André Miranda nunca tinha andado de barco antes de subir para o Creoula, o veleiro português com mais de 79 anos que participa na Tall Ships Races, uma competição de vela que procura dar oportunidade de formação a jovens de todo o mundo. Com 15 anos, André faz parte do grupo de instruendos que embarcou a bordo da meia centena de veleiros que até segunda-feira está atracada em Lisboa.
Com os seus 67,4 metros de comprimento, empurrados com a ajuda de quatro mastros, o Creoula integra uma frota de nove veleiros portugueses, dos 51 navios em competição nesta regata. Ao serviço da Marinha Portuguesa há quase três décadas, o Creoula é utilizado para o treino de marinheiros e para proporcionar experiências e contacto com a vida no mar a toda a população.
O branco do uniforme dos marinheiros distingue a tripulação dos aprendizes. A acompanhar os 40 militares da Marinha Portuguesa está um grupo de 35 instruendos, jovens com idades entre os 14 e os 18 anos. Mas a distinção termina aqui. Integrado nas tarefas requeridas a qualquer velejador profissional, o grupo presta apoio à tripulação oficial. “Não atrapalham nada, até nos ajudam bastante”, garante Carvalho de Oliveira, comandante do veleiro, depois de garantir que a recolha das velas está a ser bem executada e que a aproximação à costa reúne todas as condições de segurança.
“É claro que fazemos as nossas correcções, mas as tarefas que têm são iguais às de qualquer membro da tripulação. São verdadeiros marinheiros”, assegura o comandante. Têm de içar velas, marear o pano, fazer navegação, leme, vigia, aprender a dar nós e até descascar batatas e apoiar na limpeza diária do navio. A vida sobre o mar é exigente e o caminho já vai longo, mas ainda não está completo. A âncora levantou em Antuérpia, na Bélgica e de Lisboa seguirá para Cadiz e Corunha, em Espanha, cumprindo um total de 1955 milhas náuticas.
A comunicação é feita através de apitos e as velas descem ao som dos “ei-ó” que se ouvem nos filmes de piratas, com o apoio dos instruendos, sempre supervisionados pela tripulação.

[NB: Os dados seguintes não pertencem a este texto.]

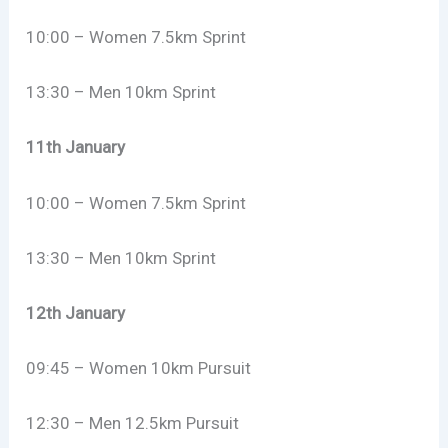
10:00 – Women 7.5km Sprint
13:30 – Men 10km Sprint
11th January
10:00 – Women 7.5km Sprint
13:30 – Men 10km Sprint
12th January
09:45 – Women 10km Pursuit
12:30 – Men 12.5km Pursuit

Do Terreiro do Paço a Santa Apolónia, o horizonte é por estes dias cortado por velas altas. “Há quatro anos que não via Lisboa assim”, revela Tiago Pinto, um estudante de 20 anos, com os olhos postos na Praça do Comércio enquanto o navio se aproxima da cidade, depois de passar debaixo da Ponte 25 de Abril. É a sua quinta viagem, mas “a sensação de chegada é sempre diferente”. Tiago nunca tinha feito vela quando decidiu inscrever-se naAssociação Portuguesa de Treino de Vela (Aporvela), um dos grupos que organiza a participação nas regatas do Creoula. A paixão pela vela cresceu e todos os dias conta os meses para voltar a alto mar. “Muda a perspectiva que temos da vida. O navio não pára só porque alguém se sente mal”, exemplifica Joana Ribeiro, estudante de medicina com 23 anos e que sobe ao Creoulatambém pelo quinto ano. “Enquanto me deixarem virei sempre”, acrescenta. “O pior é o enjoo”, brinca António Braga, de 16 anos, “o resto vem por observação e instinto e é fácil entrar no ritmo da tripulação”.